WASHINGTON, DC – Congresswoman Eleanor Holmes Norton (D-DC), a former chair of the U.S. Equal Employment Opportunity Commission (EEOC), praised the President for issuing an Executive Order today prohibiting federal contractors from discriminating against employees based on sexual orientation and gender identity. Currently, there is no federal law that prohibits companies from discriminating against their employees based on sexual orientation or gender identity. However, 18 states and the District of Columbia have laws that ban this form of discrimination.

"I applaud the President's initiative to do what is clearly within his authority to help eliminate discrimination against the employees of federal contractors," Norton said. "The President is doing what President Franklin Delano Roosevelt did in 1941 with Executive Order 8802, which barred discrimination in the federal government and defense industries based on race, color, creed and national origin, well before Title VII of the 1964 Civil Rights Act barred discrimination in the entire country. The President's action reminds Congress of its obligation to take the necessary legal action to protect all lesbian, gay, bisexual, and transgender (LGBT) Americans from workplace discrimination, as the Employment Non-Discrimination Act (ENDA) would do. ENDA has the overwhelming support of the American people. We should pass the bill before the 113th Congress is finished."

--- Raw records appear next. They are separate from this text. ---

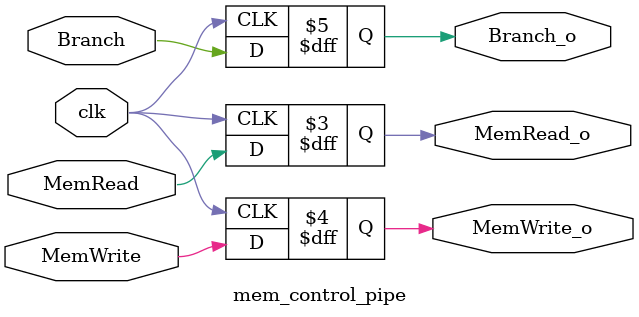
<source format=v>





module mem_control_pipe (
	// inputs
	input wire MemRead,
	input wire MemWrite,
	input wire Branch,
	input wire clk,
	// outputs
	output reg MemRead_o,
	output reg MemWrite_o,
	output reg Branch_o);
	
initial begin
	MemRead_o = 0;
	MemWrite_o = 0;
	Branch_o = 0;
end
	
always @(posedge clk) begin
	MemRead_o <= MemRead;
	MemWrite_o <= MemWrite;
	Branch_o <= Branch;
end

endmodule

</source>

ENDA would ban workplace discrimination based on sexual orientation and gender identity. Norton has been pressing for House passage of ENDA since she was first elected to Congress. The bill has special meaning for Norton because it amends Title VII of the 1964 Civil Rights Act, barring job discrimination, which she enforced as chair of the EEOC. The bill currently has 205 cosponsors in the House of Representatives.

Norton has been a longtime leader for LGBT rights. After the District of Columbia passed its marriage equality law, Norton was successful in defeating several attempts in the House and Senate to repeal the law.